AMP-resistant S. aureus are virulent. (a) Haemolytic activity was assessed following isolation on veal blood agar. (b) Carotenoid pigment production was assayed using methanol extraction. Values presented are the mean ± SEM derived from three independent determinations and statistical significance relative to WT was analysed using one-way ANOVA with Fisher's least significant difference test for post hoc analysis (***P < 0.001 or *P < 0.05).
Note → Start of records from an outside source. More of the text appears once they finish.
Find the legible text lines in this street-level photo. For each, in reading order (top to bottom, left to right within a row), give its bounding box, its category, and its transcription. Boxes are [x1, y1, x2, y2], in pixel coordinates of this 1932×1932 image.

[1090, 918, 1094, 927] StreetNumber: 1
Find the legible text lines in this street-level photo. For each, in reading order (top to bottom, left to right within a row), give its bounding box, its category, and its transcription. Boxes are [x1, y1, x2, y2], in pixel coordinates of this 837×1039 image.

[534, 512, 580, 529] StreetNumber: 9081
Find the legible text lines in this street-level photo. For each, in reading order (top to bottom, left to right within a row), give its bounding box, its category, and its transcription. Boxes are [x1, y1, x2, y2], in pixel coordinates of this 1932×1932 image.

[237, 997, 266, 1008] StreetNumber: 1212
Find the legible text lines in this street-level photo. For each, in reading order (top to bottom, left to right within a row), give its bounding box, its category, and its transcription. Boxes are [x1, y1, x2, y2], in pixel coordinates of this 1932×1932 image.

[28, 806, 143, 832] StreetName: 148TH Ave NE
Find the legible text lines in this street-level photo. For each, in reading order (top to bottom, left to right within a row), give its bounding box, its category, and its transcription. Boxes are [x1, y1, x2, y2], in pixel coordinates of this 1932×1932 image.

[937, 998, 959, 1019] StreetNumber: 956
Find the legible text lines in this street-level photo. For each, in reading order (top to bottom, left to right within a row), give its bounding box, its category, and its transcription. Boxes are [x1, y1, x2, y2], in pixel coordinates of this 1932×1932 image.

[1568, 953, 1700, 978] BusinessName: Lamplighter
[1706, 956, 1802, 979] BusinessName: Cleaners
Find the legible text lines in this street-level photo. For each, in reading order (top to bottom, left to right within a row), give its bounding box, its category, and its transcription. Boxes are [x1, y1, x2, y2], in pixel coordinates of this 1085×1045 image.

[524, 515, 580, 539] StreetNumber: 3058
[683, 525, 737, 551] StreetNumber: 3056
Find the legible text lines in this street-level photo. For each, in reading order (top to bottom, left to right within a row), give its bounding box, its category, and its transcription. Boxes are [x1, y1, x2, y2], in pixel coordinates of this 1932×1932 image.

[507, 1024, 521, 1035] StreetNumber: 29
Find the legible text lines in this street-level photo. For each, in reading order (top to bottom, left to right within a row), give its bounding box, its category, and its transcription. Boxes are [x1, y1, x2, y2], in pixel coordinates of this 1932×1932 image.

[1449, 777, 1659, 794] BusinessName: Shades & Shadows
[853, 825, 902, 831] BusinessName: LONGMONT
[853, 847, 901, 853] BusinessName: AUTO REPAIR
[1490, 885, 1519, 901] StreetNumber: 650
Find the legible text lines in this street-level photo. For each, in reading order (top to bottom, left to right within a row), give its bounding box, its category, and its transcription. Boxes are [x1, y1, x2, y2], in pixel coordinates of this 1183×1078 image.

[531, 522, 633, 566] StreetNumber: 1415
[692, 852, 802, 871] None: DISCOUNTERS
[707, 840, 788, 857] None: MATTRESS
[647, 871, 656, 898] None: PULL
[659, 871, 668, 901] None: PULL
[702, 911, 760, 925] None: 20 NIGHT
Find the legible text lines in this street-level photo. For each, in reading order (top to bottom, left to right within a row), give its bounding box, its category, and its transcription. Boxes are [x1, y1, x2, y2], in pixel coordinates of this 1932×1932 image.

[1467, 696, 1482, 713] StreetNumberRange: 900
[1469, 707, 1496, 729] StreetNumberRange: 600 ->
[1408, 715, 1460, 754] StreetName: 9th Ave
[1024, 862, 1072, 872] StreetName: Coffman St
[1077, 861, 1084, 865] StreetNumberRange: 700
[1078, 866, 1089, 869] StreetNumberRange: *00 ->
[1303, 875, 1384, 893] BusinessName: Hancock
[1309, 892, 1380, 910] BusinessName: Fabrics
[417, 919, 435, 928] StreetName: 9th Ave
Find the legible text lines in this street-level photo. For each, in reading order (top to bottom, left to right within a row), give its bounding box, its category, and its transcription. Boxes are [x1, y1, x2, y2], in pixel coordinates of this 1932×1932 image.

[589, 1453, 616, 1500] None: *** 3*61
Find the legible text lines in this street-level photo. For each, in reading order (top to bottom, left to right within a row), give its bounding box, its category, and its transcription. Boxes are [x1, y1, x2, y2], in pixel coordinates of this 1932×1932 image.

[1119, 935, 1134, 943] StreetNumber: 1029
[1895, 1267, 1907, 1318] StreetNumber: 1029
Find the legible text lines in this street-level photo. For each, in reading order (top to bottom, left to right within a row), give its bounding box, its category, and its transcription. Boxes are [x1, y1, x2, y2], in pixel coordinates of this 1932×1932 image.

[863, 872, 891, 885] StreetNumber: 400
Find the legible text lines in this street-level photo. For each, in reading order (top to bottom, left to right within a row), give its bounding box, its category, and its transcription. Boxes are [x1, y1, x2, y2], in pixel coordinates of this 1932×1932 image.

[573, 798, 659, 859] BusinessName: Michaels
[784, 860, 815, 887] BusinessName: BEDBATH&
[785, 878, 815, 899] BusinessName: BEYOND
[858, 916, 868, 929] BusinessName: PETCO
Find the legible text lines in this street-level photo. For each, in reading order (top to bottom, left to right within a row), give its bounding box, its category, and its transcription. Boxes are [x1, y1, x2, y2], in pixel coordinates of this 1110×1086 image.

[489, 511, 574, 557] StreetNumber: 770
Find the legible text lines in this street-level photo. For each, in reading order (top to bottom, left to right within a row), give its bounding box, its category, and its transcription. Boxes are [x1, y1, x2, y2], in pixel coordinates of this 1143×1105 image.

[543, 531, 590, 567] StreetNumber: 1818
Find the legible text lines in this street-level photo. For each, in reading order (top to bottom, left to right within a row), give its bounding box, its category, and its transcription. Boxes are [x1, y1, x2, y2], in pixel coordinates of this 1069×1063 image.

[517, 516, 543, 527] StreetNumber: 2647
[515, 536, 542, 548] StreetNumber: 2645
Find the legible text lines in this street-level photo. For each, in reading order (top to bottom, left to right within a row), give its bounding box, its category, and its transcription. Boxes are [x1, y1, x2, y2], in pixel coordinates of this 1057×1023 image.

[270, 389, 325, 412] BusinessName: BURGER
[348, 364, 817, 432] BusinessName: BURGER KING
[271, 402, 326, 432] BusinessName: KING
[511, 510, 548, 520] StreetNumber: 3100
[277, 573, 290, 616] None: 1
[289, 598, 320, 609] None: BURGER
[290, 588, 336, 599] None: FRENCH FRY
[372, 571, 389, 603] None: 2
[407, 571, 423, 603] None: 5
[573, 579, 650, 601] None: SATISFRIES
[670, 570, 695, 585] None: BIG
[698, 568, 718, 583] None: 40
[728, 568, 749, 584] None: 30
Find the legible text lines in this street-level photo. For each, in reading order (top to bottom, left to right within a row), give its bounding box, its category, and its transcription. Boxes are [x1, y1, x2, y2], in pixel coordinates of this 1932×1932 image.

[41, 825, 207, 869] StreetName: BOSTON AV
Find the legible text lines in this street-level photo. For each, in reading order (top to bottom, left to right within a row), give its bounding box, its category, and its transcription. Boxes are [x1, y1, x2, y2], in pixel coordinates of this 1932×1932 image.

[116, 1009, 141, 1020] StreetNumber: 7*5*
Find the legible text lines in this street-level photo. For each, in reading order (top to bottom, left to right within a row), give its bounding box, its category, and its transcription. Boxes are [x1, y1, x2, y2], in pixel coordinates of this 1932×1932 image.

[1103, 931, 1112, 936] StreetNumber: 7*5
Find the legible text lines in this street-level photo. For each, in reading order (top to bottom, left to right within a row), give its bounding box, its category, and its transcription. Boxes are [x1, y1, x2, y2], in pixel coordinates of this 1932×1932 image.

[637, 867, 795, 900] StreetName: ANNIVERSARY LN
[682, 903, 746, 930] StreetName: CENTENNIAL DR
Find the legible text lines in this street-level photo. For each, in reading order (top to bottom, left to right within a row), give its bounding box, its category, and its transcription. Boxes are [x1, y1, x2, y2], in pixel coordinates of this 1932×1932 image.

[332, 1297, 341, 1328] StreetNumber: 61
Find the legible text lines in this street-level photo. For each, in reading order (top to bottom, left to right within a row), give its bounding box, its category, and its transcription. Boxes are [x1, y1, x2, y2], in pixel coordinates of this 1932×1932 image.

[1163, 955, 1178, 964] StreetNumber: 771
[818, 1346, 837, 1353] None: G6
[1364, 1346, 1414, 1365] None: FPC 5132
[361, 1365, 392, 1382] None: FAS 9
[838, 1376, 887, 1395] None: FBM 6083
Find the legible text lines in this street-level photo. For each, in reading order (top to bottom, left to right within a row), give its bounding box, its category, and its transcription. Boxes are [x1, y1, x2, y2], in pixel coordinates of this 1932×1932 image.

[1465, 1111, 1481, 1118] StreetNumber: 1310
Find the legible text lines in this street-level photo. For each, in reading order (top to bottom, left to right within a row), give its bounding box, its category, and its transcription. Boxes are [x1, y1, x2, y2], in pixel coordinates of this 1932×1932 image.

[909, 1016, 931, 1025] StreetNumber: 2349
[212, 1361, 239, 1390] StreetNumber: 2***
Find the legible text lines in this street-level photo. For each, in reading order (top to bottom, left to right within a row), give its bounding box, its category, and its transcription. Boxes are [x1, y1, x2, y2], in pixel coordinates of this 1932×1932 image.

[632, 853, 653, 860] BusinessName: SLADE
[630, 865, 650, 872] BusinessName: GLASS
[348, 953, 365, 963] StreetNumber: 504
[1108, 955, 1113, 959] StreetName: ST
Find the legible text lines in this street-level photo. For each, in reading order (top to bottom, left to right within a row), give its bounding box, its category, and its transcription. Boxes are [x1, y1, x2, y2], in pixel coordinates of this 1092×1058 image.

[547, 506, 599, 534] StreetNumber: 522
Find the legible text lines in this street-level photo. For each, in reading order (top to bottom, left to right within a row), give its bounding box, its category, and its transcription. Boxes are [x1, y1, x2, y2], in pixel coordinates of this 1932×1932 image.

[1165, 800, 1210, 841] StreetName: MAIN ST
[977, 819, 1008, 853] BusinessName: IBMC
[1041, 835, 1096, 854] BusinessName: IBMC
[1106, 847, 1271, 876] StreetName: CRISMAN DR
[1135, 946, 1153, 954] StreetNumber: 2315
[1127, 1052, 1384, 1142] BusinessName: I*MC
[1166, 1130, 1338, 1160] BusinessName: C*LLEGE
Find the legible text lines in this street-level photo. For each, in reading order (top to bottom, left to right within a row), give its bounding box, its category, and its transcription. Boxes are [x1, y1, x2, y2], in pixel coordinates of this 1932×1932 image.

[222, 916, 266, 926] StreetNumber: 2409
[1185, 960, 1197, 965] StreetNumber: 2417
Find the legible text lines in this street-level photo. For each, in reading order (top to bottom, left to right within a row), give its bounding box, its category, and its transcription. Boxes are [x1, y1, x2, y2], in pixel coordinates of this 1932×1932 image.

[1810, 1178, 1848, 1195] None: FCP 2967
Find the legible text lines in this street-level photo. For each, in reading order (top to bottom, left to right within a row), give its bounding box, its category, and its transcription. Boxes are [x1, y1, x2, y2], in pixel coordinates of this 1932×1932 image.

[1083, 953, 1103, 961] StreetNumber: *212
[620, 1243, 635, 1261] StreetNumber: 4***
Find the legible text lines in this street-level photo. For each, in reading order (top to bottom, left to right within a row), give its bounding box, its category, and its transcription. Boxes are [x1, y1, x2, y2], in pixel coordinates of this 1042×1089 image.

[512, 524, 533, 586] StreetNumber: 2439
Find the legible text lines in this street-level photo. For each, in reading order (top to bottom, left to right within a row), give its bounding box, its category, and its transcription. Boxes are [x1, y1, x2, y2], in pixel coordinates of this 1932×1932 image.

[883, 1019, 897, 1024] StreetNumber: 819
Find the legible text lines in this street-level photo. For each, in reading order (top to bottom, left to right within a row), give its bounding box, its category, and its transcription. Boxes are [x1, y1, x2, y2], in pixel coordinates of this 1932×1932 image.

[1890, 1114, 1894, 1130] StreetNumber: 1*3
To assay in vivo virulence capacity, BALB/c mice were infected intraperitoneally with 0.5–2 × 10⁷ cfu of S. aureus and bacterial cells were enumerated from the (c) spleen, (d) liver and (e) kidney. Values presented are bacterial cfu counts normalized per gram of tissue (cfu/g) from three to four mice per bacterial strain. Boxes show the median and 25th and 75th percentiles, while error bars show the minimum and maximum values. Significant differences in bacterial colonization of AMP-resistant S. aureus strains were determined relative to WT using the Mann–Whitney U-test (*P < 0.05).

Figure 4.

AMP-resistant mutants are less susceptible to human defensins. (a) Susceptibility to the human α-defensins was determined by calculating percentage bacterial survival following 2 h of exposure to 10 μM peptide. Susceptibility to the human β-defensins (b) hBD1, (c) hBD2, (d) hBD3 and (e) hBD4 was determined as for α-defensins with 10 μM (hBD1, hBD2, hBD4) or 1 μM (hBD3) peptide concentrations. Limit of detection of the assay was 1% survival. Values given are the mean ± SEM derived from at least three independent determinations. Statistical significance relative to WT was determined by performing one-way ANOVA with Fisher's least significant difference test used for post hoc analysis on log-transformed data (***P < 0.001, **P < 0.01 or *P < 0.05).

Figure 5.

Possible consequences of clinical AMP usage. Widespread clinical use of host-derived AMPs to treat MDR S. aureus may cause a vicious cycle further limiting treatment options. Continuous exposure to host-derived AMPs results in a stable AMP-resistant phenotype with reduced susceptibility to human defence peptides allowing for enhanced colonization of humans. Persistently colonized individuals are more susceptible to invasive S. aureus infections, which require antibiotic treatment. However, AMP-resistant S. aureus is associated with decreased susceptibility to antibiotics thereby increasing the use of last resort drugs. Enhanced exposure to these antibiotics will increase pressure for the evolution of bacterial resistance yielding highly drug-resistant pathogens.